GIVEN TASK: Edit the records below by replacing "bounding box" with "enclosing rectangle" wherever it occurs, keeping every other part unchanged.

── WORKING DATA

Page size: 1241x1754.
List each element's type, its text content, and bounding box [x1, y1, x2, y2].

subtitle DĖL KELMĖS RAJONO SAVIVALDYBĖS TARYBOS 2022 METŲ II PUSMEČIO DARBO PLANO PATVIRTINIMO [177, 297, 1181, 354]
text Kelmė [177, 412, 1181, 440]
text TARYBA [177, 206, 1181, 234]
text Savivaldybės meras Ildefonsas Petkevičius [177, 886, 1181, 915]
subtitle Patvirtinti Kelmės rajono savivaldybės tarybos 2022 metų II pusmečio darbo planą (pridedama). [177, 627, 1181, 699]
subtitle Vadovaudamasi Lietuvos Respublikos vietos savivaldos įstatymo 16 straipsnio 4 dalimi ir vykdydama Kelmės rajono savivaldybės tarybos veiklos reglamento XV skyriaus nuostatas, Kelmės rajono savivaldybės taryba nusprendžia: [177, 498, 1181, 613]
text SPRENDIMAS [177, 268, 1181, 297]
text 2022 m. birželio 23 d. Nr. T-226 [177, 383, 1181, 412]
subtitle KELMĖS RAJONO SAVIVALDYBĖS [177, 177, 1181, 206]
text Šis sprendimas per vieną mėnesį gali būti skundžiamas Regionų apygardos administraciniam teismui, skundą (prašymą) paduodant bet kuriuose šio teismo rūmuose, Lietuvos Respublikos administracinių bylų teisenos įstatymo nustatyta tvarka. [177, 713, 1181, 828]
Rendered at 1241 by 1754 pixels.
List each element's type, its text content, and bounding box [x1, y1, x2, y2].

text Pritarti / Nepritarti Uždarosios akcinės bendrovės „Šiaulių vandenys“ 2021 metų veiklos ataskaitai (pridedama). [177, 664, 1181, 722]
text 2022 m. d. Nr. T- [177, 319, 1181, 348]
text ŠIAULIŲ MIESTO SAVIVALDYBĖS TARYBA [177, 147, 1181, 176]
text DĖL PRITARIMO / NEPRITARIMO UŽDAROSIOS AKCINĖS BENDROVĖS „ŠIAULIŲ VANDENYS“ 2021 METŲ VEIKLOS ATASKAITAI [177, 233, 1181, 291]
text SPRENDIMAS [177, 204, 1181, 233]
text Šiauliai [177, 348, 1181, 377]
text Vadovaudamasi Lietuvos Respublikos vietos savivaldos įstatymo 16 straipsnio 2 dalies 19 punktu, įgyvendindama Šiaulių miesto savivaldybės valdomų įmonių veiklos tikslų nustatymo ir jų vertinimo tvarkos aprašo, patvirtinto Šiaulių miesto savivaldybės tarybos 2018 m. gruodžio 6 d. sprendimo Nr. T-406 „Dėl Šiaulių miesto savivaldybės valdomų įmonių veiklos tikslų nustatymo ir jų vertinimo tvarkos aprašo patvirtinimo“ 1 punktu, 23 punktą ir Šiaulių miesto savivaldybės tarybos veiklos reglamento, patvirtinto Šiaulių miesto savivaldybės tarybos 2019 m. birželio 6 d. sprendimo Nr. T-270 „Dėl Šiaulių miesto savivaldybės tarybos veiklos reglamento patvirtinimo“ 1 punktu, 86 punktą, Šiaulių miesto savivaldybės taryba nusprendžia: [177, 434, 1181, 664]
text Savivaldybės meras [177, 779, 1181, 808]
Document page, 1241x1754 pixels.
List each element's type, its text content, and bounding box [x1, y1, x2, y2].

────

EXPECTED ANSWER:
Page size: 1241x1754.
List each element's type, its text content, and enclosing rectangle [x1, y1, x2, y2].

subtitle DĖL KELMĖS RAJONO SAVIVALDYBĖS TARYBOS 2022 METŲ II PUSMEČIO DARBO PLANO PATVIRTINIMO [177, 297, 1181, 354]
text Kelmė [177, 412, 1181, 440]
text TARYBA [177, 206, 1181, 234]
text Savivaldybės meras Ildefonsas Petkevičius [177, 886, 1181, 915]
subtitle Patvirtinti Kelmės rajono savivaldybės tarybos 2022 metų II pusmečio darbo planą (pridedama). [177, 627, 1181, 699]
subtitle Vadovaudamasi Lietuvos Respublikos vietos savivaldos įstatymo 16 straipsnio 4 dalimi ir vykdydama Kelmės rajono savivaldybės tarybos veiklos reglamento XV skyriaus nuostatas, Kelmės rajono savivaldybės taryba nusprendžia: [177, 498, 1181, 613]
text SPRENDIMAS [177, 268, 1181, 297]
text 2022 m. birželio 23 d. Nr. T-226 [177, 383, 1181, 412]
subtitle KELMĖS RAJONO SAVIVALDYBĖS [177, 177, 1181, 206]
text Šis sprendimas per vieną mėnesį gali būti skundžiamas Regionų apygardos administraciniam teismui, skundą (prašymą) paduodant bet kuriuose šio teismo rūmuose, Lietuvos Respublikos administracinių bylų teisenos įstatymo nustatyta tvarka. [177, 713, 1181, 828]
Rendered at 1241 by 1754 pixels.
List each element's type, its text content, and enclosing rectangle [x1, y1, x2, y2].

text Pritarti / Nepritarti Uždarosios akcinės bendrovės „Šiaulių vandenys“ 2021 metų veiklos ataskaitai (pridedama). [177, 664, 1181, 722]
text 2022 m. d. Nr. T- [177, 319, 1181, 348]
text ŠIAULIŲ MIESTO SAVIVALDYBĖS TARYBA [177, 147, 1181, 176]
text DĖL PRITARIMO / NEPRITARIMO UŽDAROSIOS AKCINĖS BENDROVĖS „ŠIAULIŲ VANDENYS“ 2021 METŲ VEIKLOS ATASKAITAI [177, 233, 1181, 291]
text SPRENDIMAS [177, 204, 1181, 233]
text Šiauliai [177, 348, 1181, 377]
text Vadovaudamasi Lietuvos Respublikos vietos savivaldos įstatymo 16 straipsnio 2 dalies 19 punktu, įgyvendindama Šiaulių miesto savivaldybės valdomų įmonių veiklos tikslų nustatymo ir jų vertinimo tvarkos aprašo, patvirtinto Šiaulių miesto savivaldybės tarybos 2018 m. gruodžio 6 d. sprendimo Nr. T-406 „Dėl Šiaulių miesto savivaldybės valdomų įmonių veiklos tikslų nustatymo ir jų vertinimo tvarkos aprašo patvirtinimo“ 1 punktu, 23 punktą ir Šiaulių miesto savivaldybės tarybos veiklos reglamento, patvirtinto Šiaulių miesto savivaldybės tarybos 2019 m. birželio 6 d. sprendimo Nr. T-270 „Dėl Šiaulių miesto savivaldybės tarybos veiklos reglamento patvirtinimo“ 1 punktu, 86 punktą, Šiaulių miesto savivaldybės taryba nusprendžia: [177, 434, 1181, 664]
text Savivaldybės meras [177, 779, 1181, 808]
Document page, 1241x1754 pixels.
List each element's type, its text content, and enclosing rectangle [x1, y1, x2, y2].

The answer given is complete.